Regulation of the Immune Checkpoint Indoleamine 2,3-Dioxygenase Expression by Epstein-Barr Virus

Abstract

Epstein-Barr virus (EBV) is an oncovirus ubiquitously distributed and associated with different types of cancer. The reason why only a group of infected people develop cancer is still unknown. EBV-associated cancers represent about 1.8% of all cancer deaths worldwide, with more than 150,000 new cases of cancer being reported annually. Since EBV-associated cancers are described as more aggressive and more resistant to the usual treatment compared to EBV-negative ones, the recent introduction of monoclonal antibodies (mAbs) targeting immune checkpoints (ICs) in the treatment of cancer patients represents a possible therapy for EBV-associated diseases. However, the current mAb therapies available still need improvement, since a group of patients do not respond well to treatment. Therefore, the main objective of this review is to summarize the progress made regarding the contribution of EBV infection to the expression of the IC indoleamine 2,3-dioxygenase (IDO) thus far. This IC has the potential to be used as a target in new immune therapies, such as mAbs. We hope that this work helps the development of future immunotherapies, improving the prognosis of EBV-associated cancer patients.

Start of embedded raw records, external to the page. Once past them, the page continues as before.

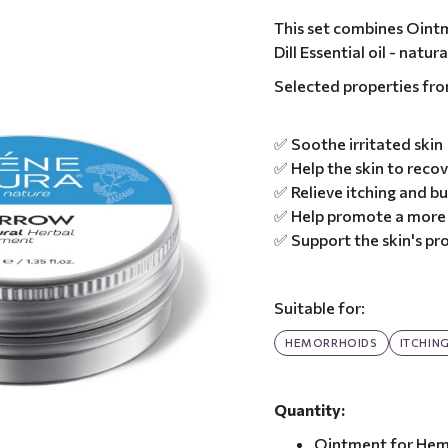
This set combines Oint
Dill Essential oil - nat
Selected properties fr
✅ Soothe irritated skin
✅ Help the skin to recov
✅ Relieve itching and b
✅ Help promote a more 
✅ Support the skin's pro
Suitable for:
HEMORRHOIDS
ITCHIN
Quantity:
Ointment for Hem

Keywords: Epstein–Barr virus; immune checkpoints; indoleamine 2,3-dioxygenase.

Figure 1

Proposed mechanism of the IDO-specific contribution to immunosuppression in EBV(−) cancer and EBV(+) cancer. (A) During homeostasis, CTLs utilize tryptophan in order to eliminate cancer cells. The degradation of tryptophan generates Kyn, which negatively contributes to NKG2D regulation of expression in NK cells. (B) EBV has been reported to increase IDO expression in infected cells; therefore, Trp degradation is enhanced, and so is Kyn accumulation. As a result, a more significant immunosuppression status is established, since CTL responses are inhibited, and stronger inhibition of NKG2D in NK cells can be observed. In addition, MIC-A, a NKG2D ligand, has been reported to be downregulated in EBV-infected cancer cells through the TGF-β/c-myc pathway. In this model, the activation of the RIG-I pathway through EBER1, delivered by exosomes, directly regulates IDO expression in cancer cells and/or also activates the NF-kB pathway in them, inducing the production of TNF-α and IL-6, culminating in the upregulation of IDO. The increased IDO expression in cancer cells would exacerbate the immunosuppression by increasing Trp utilization and Kyn accumulation. IL-27 would also play a role in this scenario, contributing to the expression of both IDO and PD-L1; the latter IC receptor expression, PD-1, increases on CD8⁺T cells as Kyn accumulates in the microenvironment. The use of specific IDO inhibitors would have a greater impact on EBV-associated malignancies, since IDO expression is higher when compared to EBV(−) cases. Thick lines represent stronger activation/expression than thin lines (weaker activation/expression). EBV: Epstein–Barr virus; CTL: cytotoxic T cell; JAK3/STAT3: Janus-kinase-3/signal transducer and activator of transcription-3; KYN: kynurenine; MAPK: mitogen-activated protein kinase; MIC-A: MHC class I polypeptide-related sequence A; NF-κB: nuclear factor-κB; NKG2D: NKG2-D type II integral membrane protein; PD-1: programmed cell death protein; PD-L1: programmed death-ligand 1; TGF-β/c-myc: transforming growth factor β/c-myc; TRP: tryptophan.